[Items from a data source]
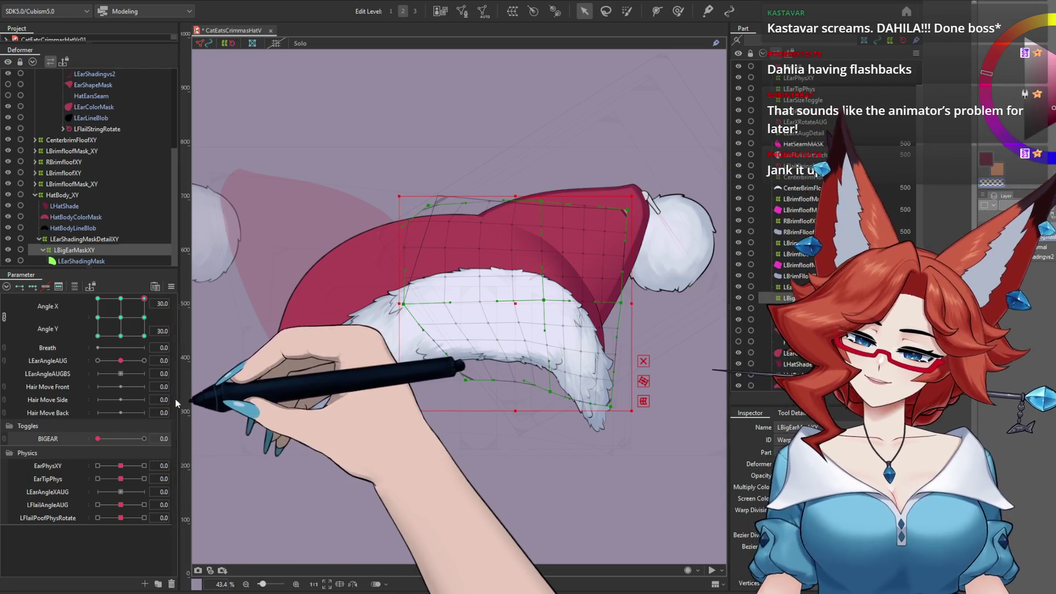
Sweep the head angle with BIGEAR off and on, then return to Angle X/Y 0,0 with BIGEAR off.
{"action": "left_click", "coordinate": [121, 318]}
{"action": "mouse_move", "coordinate": [119, 329]}
{"action": "left_mouse_down"}
{"action": "mouse_move", "coordinate": [160, 308]}
{"action": "mouse_move", "coordinate": [165, 330]}
{"action": "mouse_move", "coordinate": [176, 325]}
{"action": "mouse_move", "coordinate": [108, 283]}
{"action": "mouse_move", "coordinate": [90, 363]}
{"action": "mouse_move", "coordinate": [139, 282]}
{"action": "mouse_move", "coordinate": [83, 303]}
{"action": "mouse_move", "coordinate": [113, 372]}
{"action": "mouse_move", "coordinate": [180, 367]}
{"action": "mouse_move", "coordinate": [130, 448]}
{"action": "left_mouse_up"}
{"action": "left_click", "coordinate": [131, 440]}
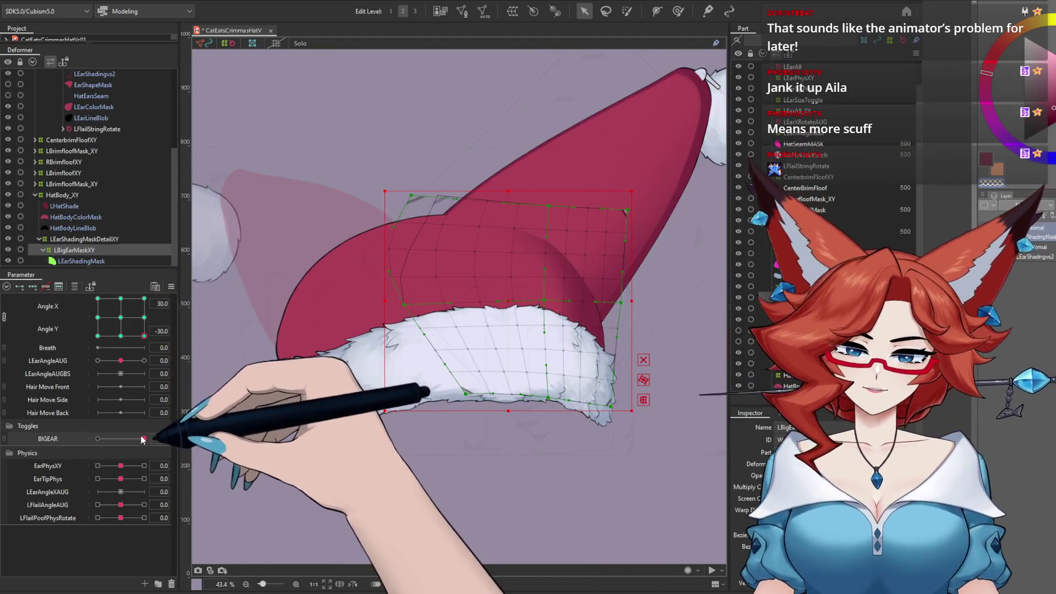
{"action": "mouse_move", "coordinate": [141, 344]}
{"action": "left_mouse_down"}
{"action": "mouse_move", "coordinate": [68, 341]}
{"action": "mouse_move", "coordinate": [82, 281]}
{"action": "mouse_move", "coordinate": [165, 324]}
{"action": "mouse_move", "coordinate": [104, 373]}
{"action": "left_mouse_up"}
{"action": "left_click_drag", "start_coordinate": [104, 335], "coordinate": [120, 318]}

_What to work on_. Every line above is to be reproduced verbatim, and the pictures are to be omitted.

_Result of the task_.
Sweep the head angle with BIGEAR off and on, then return to Angle X/Y 0,0 with BIGEAR off.
{"action": "left_click", "coordinate": [121, 318]}
{"action": "mouse_move", "coordinate": [119, 329]}
{"action": "left_mouse_down"}
{"action": "mouse_move", "coordinate": [160, 308]}
{"action": "mouse_move", "coordinate": [165, 330]}
{"action": "mouse_move", "coordinate": [176, 325]}
{"action": "mouse_move", "coordinate": [108, 283]}
{"action": "mouse_move", "coordinate": [90, 363]}
{"action": "mouse_move", "coordinate": [139, 282]}
{"action": "mouse_move", "coordinate": [83, 303]}
{"action": "mouse_move", "coordinate": [113, 372]}
{"action": "mouse_move", "coordinate": [180, 367]}
{"action": "mouse_move", "coordinate": [130, 448]}
{"action": "left_mouse_up"}
{"action": "left_click", "coordinate": [131, 440]}
{"action": "mouse_move", "coordinate": [141, 344]}
{"action": "left_mouse_down"}
{"action": "mouse_move", "coordinate": [68, 341]}
{"action": "mouse_move", "coordinate": [82, 281]}
{"action": "mouse_move", "coordinate": [165, 324]}
{"action": "mouse_move", "coordinate": [104, 373]}
{"action": "left_mouse_up"}
{"action": "left_click_drag", "start_coordinate": [104, 335], "coordinate": [120, 318]}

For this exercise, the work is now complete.